History of the TU München Architecture Museum

The Architecture Museum was established in 1868 as a collection of teaching material for aspiring architects at the New Polytechnic School, the predecessor of what is now Technische Universität. When Friedrich von Thiersch erected a new university building in Gabelsbergerstrasse in 1912, the Architectural Collection was given a large, impressive suite of rooms, which formed the core of the Faculty of Architecture.

Due to changes in architectural tuition – drawings and reference volumes of artwork were replaced by photographs and glass negatives, and architectural design focused more and more on construction and building technology - the historical collection of templates dating back to the 1920s and 1930s was gradually dropped from the curriculum. The Collection increasingly assumed the role of an architectural archive and was used as an academic research institute.


The works that made up the Architectural Collection were transferred elsewhere during World War II and so narrowly escaped being lost forever. Since the magnificent rooms housing the Collection were completely destroyed, the treasures that had been saved were placed in steel cabinets after the war and locked away in depots on the spacious grounds of the university campus.

Ever since 1975, the special academic collection has steadily and systematically been converted into an archive with the functions of a museum and made accessible to a wider public. When plans for a new building were drawn up – and in order to document its character as a public, cultural institution – the Collection was renamed Architecture Museum in 1989.

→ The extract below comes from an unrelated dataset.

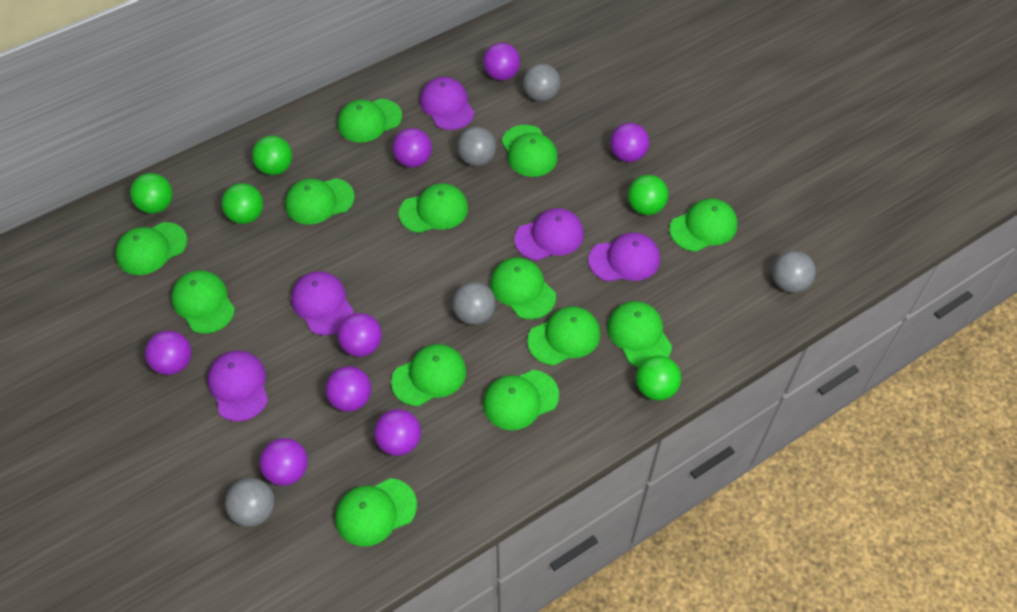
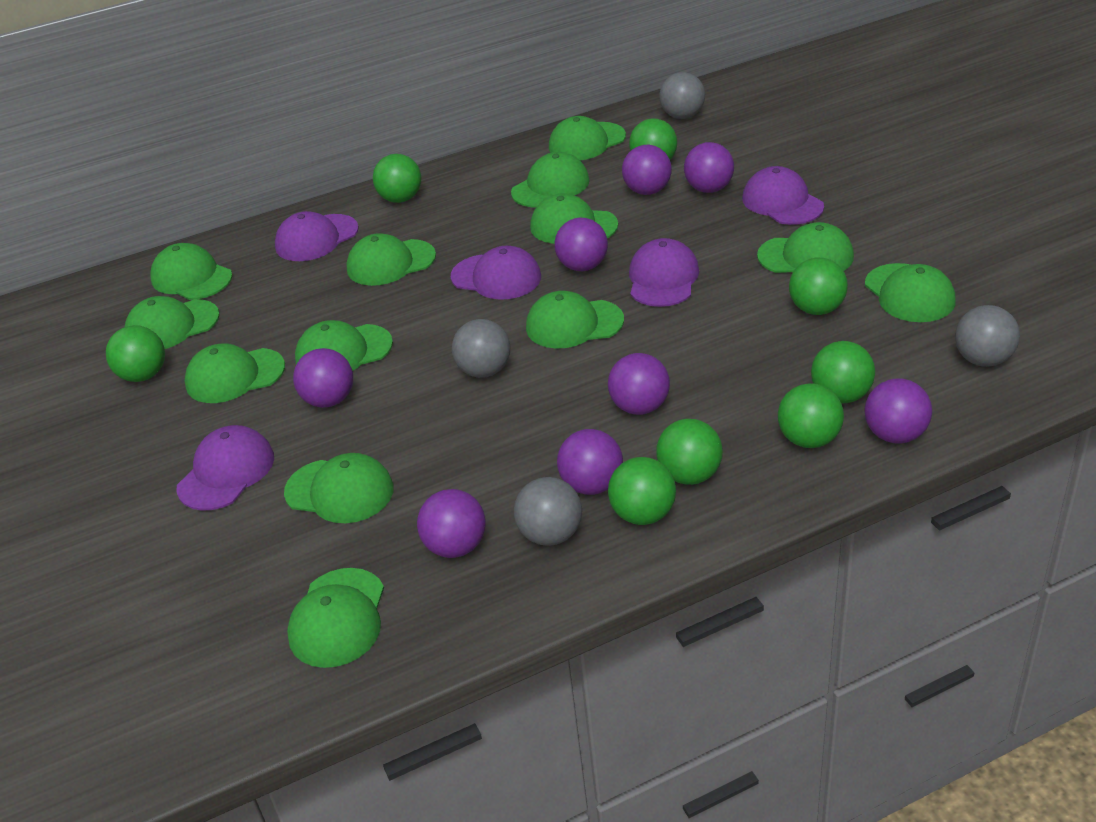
green ball: 5 -> 8
grey ball: 5 -> 4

As the university lacked suitable exhibition space and the Collection had very limited funds, the year 1977 marked the launch of a long-term collaboration with Munich's Stadtmuseum, following which the Architectural Collection put on an exhibition almost annually, hosted by the Stadtmuseum, which also shouldered the outlay for the exhibition and the catalogue. The exhibition catalogues enabled parts of the collection and several private bequests to be examined by experts and duly made accessible to the public. When the special collaboration arrangements with the Stadtmuseum were extended to other museums, diverse sections of the collection went on tour and made "guest appearances" at various venues. A total of 30 exhibitions have since been compiled, co-organized or permanently adopted. Since September 2002, the Architecture Museum of TU München has been one of four independent museums accommodated in the Pinakothek der Moderne. Rotating exhibitions of historic and current architectural eras are held on its own premises.